◆ **Work item**: Below are some records. Print exactly the lines between the one holding "It covers NFT, fungible" and the one holding "new fungible token", inclusive, and nothing else.

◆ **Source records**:
◆ ◆ ◆ ◆

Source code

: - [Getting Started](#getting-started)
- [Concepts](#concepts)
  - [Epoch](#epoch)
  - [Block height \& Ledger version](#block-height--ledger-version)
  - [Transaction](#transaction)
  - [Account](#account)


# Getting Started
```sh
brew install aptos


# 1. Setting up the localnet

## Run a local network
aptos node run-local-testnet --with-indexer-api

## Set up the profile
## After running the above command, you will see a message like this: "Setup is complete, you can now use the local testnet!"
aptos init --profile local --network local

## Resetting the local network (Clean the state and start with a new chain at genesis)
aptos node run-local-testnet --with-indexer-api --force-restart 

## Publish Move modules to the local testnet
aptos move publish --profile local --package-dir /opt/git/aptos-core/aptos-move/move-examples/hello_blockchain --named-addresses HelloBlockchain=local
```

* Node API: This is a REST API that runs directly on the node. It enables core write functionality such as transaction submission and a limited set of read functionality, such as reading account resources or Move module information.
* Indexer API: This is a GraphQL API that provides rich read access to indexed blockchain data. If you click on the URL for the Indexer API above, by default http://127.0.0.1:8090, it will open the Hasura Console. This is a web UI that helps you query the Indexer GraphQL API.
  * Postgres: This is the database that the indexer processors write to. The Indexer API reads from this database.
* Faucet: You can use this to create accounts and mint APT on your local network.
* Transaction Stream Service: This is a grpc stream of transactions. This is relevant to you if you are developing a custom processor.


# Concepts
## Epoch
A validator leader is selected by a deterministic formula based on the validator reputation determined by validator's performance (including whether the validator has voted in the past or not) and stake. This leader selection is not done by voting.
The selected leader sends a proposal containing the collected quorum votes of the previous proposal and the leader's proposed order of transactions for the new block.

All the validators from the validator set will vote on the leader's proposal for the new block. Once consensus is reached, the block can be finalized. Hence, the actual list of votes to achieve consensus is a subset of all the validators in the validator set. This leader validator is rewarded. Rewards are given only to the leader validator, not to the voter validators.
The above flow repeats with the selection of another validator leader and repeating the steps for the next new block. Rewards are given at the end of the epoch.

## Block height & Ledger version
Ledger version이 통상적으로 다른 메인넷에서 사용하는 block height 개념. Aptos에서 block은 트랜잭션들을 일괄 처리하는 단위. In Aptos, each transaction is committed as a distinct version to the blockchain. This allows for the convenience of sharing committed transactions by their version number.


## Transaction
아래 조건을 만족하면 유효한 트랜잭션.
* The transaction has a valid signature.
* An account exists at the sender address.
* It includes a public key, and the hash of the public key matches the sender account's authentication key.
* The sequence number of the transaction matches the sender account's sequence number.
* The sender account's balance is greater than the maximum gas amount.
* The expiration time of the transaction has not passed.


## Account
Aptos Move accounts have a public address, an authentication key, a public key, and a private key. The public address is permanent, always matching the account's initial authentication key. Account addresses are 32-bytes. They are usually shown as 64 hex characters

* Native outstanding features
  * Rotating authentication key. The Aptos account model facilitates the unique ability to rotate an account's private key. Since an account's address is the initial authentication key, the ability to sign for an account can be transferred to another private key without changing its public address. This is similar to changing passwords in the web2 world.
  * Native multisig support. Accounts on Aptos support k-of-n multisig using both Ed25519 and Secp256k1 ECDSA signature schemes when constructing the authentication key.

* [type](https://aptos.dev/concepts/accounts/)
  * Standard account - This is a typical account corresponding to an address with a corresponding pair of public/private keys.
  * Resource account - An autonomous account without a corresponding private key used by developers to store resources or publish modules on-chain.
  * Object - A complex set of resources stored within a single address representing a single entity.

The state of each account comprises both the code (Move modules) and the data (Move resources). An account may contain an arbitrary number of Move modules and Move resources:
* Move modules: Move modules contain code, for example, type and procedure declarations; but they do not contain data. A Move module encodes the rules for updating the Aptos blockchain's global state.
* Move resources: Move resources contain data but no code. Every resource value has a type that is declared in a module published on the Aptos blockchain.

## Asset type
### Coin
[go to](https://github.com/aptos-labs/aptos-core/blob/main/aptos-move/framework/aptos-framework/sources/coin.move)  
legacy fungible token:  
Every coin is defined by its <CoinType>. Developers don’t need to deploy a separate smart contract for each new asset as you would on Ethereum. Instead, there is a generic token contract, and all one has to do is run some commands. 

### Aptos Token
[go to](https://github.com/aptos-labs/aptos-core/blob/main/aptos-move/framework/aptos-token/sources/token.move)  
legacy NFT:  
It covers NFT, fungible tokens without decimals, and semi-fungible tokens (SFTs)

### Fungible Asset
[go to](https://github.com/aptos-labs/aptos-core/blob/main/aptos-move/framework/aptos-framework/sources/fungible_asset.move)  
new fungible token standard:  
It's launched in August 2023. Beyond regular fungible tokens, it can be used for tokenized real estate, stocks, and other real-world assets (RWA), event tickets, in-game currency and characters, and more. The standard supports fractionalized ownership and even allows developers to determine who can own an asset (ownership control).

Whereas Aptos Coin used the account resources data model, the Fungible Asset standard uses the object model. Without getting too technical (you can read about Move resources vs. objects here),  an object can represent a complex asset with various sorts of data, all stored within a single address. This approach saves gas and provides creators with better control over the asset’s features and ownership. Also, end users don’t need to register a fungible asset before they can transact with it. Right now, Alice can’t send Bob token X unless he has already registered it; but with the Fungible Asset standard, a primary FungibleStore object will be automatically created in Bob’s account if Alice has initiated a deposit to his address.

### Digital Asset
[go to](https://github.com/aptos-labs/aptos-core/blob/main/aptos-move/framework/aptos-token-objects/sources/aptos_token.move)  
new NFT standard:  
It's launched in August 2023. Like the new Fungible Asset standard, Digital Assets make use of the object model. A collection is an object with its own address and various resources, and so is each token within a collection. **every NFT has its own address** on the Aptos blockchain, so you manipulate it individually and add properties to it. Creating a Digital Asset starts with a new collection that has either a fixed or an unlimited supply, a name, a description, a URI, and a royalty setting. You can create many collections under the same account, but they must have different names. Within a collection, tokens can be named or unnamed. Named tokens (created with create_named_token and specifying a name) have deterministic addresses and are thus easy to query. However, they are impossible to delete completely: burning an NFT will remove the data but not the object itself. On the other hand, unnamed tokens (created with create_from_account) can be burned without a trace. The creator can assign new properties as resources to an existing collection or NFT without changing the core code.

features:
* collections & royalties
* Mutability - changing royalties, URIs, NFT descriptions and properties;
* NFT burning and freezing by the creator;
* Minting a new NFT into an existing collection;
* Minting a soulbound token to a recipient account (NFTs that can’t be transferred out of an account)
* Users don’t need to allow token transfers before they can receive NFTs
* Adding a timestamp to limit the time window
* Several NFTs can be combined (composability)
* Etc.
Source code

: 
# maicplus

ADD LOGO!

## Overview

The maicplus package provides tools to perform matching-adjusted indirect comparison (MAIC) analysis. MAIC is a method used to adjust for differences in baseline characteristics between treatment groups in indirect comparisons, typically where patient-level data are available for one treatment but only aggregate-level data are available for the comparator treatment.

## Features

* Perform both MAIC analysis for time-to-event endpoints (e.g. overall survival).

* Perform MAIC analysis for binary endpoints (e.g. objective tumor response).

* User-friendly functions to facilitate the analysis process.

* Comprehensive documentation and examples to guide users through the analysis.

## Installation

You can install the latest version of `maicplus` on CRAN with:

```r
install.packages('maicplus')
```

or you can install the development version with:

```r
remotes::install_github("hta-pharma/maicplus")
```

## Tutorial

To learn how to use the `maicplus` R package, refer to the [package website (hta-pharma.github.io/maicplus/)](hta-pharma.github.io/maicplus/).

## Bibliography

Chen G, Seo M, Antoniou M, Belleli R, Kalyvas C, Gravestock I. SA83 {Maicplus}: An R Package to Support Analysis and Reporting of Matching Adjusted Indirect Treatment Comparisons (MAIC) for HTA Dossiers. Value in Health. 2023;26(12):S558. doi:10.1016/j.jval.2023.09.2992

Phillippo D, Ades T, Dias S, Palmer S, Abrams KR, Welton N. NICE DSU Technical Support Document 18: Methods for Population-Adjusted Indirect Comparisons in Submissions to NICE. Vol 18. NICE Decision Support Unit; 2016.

◆ ◆ ◆ ◆

◆ **Problem solution**:
It covers NFT, fungible tokens without decimals, and semi-fungible tokens (SFTs)

### Fungible Asset
[go to](https://github.com/aptos-labs/aptos-core/blob/main/aptos-move/framework/aptos-framework/sources/fungible_asset.move)  
new fungible token standard:  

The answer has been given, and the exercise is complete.